$isSystem Check (2nd attempt)

[nischl]

Hiho,

there was still no solution für the "is the script running as a service"-problem.

as I always have to run scripts as a different user than the System Account I changed my script to another approach:

$isSystem = !([System.environment]::UserInteractive)

Have you already evaluated this approach? With all my tests it came up correctly and I am using it in production now

[furt1v3ly]

Based on another forum discussion elsewhere I worked around this by adding a global setting variable: $serviceUser = 'DOMAIN\SERVICEACCT'

And then in Main adding this just under $IsSystem = $isServiceUser = ($serviceUser -eq $userName)
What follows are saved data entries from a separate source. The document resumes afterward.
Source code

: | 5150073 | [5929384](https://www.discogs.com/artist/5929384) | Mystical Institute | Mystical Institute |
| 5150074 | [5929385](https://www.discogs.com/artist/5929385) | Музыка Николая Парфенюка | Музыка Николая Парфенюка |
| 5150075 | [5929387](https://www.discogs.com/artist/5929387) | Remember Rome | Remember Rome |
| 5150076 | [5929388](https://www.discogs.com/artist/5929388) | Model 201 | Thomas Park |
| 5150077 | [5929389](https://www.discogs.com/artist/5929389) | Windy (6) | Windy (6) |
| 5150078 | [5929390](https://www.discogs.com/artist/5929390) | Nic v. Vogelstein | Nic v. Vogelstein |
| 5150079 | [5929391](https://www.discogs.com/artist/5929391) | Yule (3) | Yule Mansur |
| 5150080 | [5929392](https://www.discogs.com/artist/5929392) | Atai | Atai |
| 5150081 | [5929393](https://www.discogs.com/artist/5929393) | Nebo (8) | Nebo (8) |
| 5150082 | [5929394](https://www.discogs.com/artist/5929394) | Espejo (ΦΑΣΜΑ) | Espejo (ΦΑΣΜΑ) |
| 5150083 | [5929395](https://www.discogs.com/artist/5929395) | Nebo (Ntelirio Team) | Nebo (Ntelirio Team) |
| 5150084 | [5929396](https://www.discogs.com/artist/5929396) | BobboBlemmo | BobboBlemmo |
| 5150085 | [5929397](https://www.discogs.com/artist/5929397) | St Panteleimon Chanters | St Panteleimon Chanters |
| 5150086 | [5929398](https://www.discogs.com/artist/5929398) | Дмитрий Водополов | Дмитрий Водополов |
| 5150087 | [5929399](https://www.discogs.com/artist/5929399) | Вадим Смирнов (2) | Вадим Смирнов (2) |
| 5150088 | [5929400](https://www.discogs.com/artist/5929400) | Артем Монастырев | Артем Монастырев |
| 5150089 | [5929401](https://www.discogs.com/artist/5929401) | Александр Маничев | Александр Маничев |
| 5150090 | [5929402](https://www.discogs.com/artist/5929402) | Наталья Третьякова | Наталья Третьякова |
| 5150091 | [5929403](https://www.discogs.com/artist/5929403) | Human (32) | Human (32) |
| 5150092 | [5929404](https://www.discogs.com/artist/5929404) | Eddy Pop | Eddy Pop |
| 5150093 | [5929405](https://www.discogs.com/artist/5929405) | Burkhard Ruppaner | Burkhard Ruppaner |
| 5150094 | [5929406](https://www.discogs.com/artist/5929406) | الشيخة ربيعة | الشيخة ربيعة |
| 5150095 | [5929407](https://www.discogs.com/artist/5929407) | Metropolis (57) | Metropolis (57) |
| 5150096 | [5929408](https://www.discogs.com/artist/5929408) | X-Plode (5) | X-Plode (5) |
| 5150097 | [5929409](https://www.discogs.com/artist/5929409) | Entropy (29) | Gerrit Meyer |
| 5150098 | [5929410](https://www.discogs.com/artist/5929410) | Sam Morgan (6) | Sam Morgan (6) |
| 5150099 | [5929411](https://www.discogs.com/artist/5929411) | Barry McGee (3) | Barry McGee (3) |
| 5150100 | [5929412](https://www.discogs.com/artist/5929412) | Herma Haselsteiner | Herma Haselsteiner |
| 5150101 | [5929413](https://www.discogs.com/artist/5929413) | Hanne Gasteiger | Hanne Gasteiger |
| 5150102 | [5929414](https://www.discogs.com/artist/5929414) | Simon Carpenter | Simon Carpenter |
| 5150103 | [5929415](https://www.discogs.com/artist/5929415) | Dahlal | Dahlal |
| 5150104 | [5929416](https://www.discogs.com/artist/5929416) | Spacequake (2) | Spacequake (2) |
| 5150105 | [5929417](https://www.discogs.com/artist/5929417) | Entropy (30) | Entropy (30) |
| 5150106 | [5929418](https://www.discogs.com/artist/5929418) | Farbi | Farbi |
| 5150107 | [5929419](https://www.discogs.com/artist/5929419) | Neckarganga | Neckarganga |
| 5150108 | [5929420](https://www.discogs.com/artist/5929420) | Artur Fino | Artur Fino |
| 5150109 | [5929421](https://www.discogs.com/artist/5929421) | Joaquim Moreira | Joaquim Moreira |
And finally changing the first check in if ($Start) where you check $IsSystem to: if ($isSystem -or $isServiceUser) { # If running as SYSTEM, ie. invoked as a service

The mess of code needed to get the if ($Setup) section to put that user in and prompt for a password was so ugly I gave up on it and ripped out the failed attempt. Right now I just manually set the service credentials on the rare occasion when I push a new version out.

If you are wondering, Set-Service can't do it so you have dig into WMI. Google "Set-ServiceCredential" if you want to see what is involved.

[omrsafetyo]

I have just submitted a pull request that adds user and password as arguments.

I resolved the above issue in my environment (code not submitted entirely), with the following:

1) Get the RunAs account of the service: $RunasAccount = (Get-WmiObject win32_Service -Filter "Name='$serviceName'").StartName

Once I have the configured RunAs account for the service,

2) Add that to the IsSystem check - in my case I had an old fork, so this would need to be updated, but this is also the piece I did not submit in my pull request: $isSystem = ($userName -eq "NT AUTHORITY\SYSTEM" -or $userName -eq $RunasAccount)

This would be changed to:

$isSystem = ($identity.IsSystem -or $userName -eq $RunasAccount)

Unless I'm missing something, or not remembering correctly (it has been a while since I worked on this, I just pulled it out this morning after over a year), setting the service credentials is as simple as:

if ( $username -and $password ) {
    $securePassword = ConvertTo-SecureString $Password -AsPlainText -Force
    $Credentials = New-Object -Type System.Management.Automation.PSCredential ($User,$securePassword)
    $pss = New-Service $serviceName $exeFullName -DisplayName $serviceDisplayName -Description $ServiceDescription -StartupType Automatic -Credential $Credentials
  }

[JFLarvoire]

OK, thanks, I'll look at it over the week-end.

[JFLarvoire]

It took me a surprisingly long time to find the obvious solution: Once you allow to run the service under any account, including possibly the current user account, it is not possible anymore to rely on user account detection to distinguish if the Start and Stop commands came from the user or from the Service Control Manager. Omrsafetyo merge request forced me to think hard about an alternative. And the solution is surprisingly simple: Use different options in the PSService.exe stub, when passing on the Start and Stop commands. I called them -SCMStart and -SCMStop. That change is simple, and gives a reliable code that works in all account combinations cases. This is now implemented in commits c72ce058a192bba9381e5fd020d1edaab3740486 and f6d8894abaec80faa1edcaf74ce261402dcbeef9.

[omrsafetyo]

Thanks JFLavoire, I'm sorry I didn't provide that information in the first place - the account I had been using was already set up as a service account, so it wasn't an issue that I had to think about when I coded it up.

I'm quite certain I didn't run into some of the same issues described in my environment, but then, I may not have tested quite as thoroughly as you did. Good work working that out.